Description
I found both GCC12 and Clang11 call __aeabi_uldivmod when dividing a uint64_t by a constant on AArch32, and I found it's possible to emulate the AArch64 umulh instruction which enables division by a constant optimization even on AArch32. I wrote this up here and will put the relevant bits below, there's a GCC bugzilla suggestion as well. This optimization applies only to Arm cores with umull instruction, which is many of them but not present on the smallest microcontrollers and some older cores.
C code for dividing uint64_t by a constant
uint64_t div3(uint64_t x)
{
return x/3;
}
Clang11( -O3 -mcpu=cortex-m4):
div3(unsigned long long):
push {r7, lr}
movs r2, #3
movs r3, #0
bl __aeabi_uldivmod
pop {r7, pc}
However, Clang16 for AArch64 implements division by 3 using multiplication by the inverse as:
div3(unsigned long): // @div3(unsigned long)
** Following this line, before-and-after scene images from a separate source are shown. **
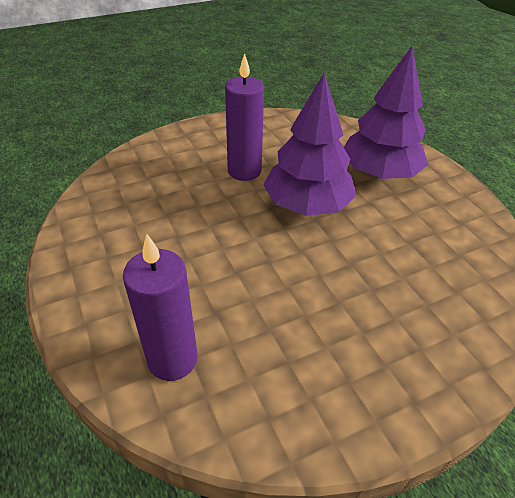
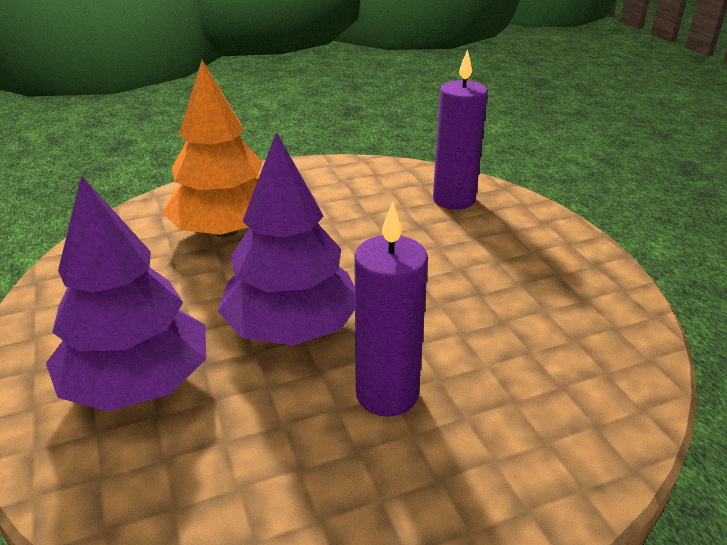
camera: 175 degrees left, 10 degrees down
(402, 295) = (225, 231): none -> orange tree

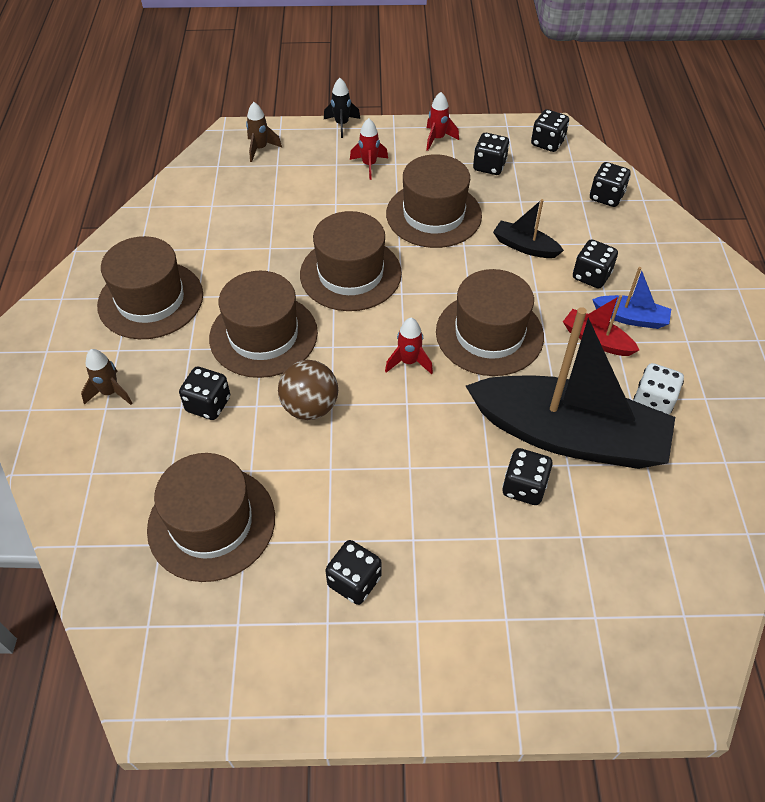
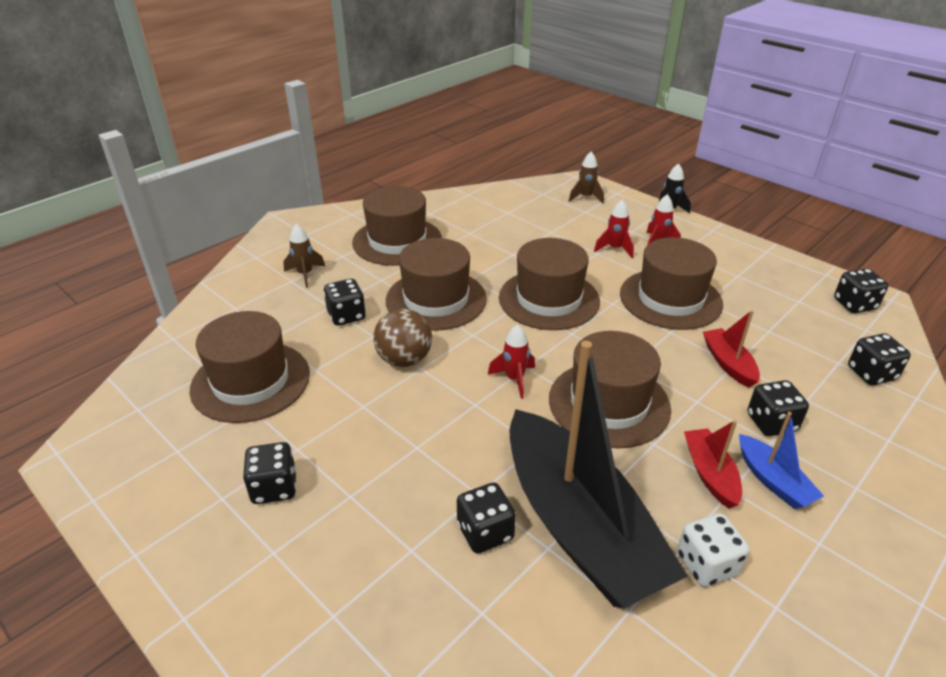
camera: 45 degrees right, 15 degrees down
(437, 139) = (742, 254): red rocket -> red rocket (614, 249)
(489, 166) = (769, 293): black dice -> none
(524, 247) = (728, 363): black boat -> red boat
mov x8, #-6148914691236517206
movk x8, #43691
umulh x8, x0, x8
lsr x0, x8, #1
ret
While AArch32 instruction set like Cortex-M4 does not have the umulth instruction, it does have umull(32bit x 32bit multiply with 64-bit result). Using that, we can emulate umulh with the following function:
uint64_t umulh( uint64_t a, uint64_t b )
{
const uint32_t a_lo = a;
const uint32_t a_hi = a >> 32;
const uint32_t b_lo = b;
const uint32_t b_hi = b >> 32;
/* FOIL method of multiplication
See https://en.wikipedia.org/wiki/FOIL_method,
but instead of binomials with constants a,b,c,d variables x,y: (ax+b) * (cy + d),
consider it with variables a,b,c,d, constants x,y = 1<<32
When applicable each is an ARM UMULL instruction, might do better with UMLAL*/
const uint64_t acc0 = (uint64_t)a_lo * b_lo;
const uint64_t acc1 = (uint64_t)a_hi * b_lo;
const uint64_t acc2 = (uint64_t)a_lo * b_hi;
const uint64_t acc3 = (uint64_t)a_hi * b_hi;
/* Break up into 32-bit values */
const uint32_t lo0 = acc0;
const uint32_t hi0 = acc0 >> 32;
const uint32_t lo1 = acc1;
const uint32_t hi1 = acc1 >> 32;
const uint32_t lo2 = acc2;
const uint32_t hi2 = acc2 >> 32;
const uint32_t lo3 = acc3;
const uint32_t hi3 = acc3 >> 32;
/* The first 32 bits aren't used in the result,
no need to store them, so no need to compute them.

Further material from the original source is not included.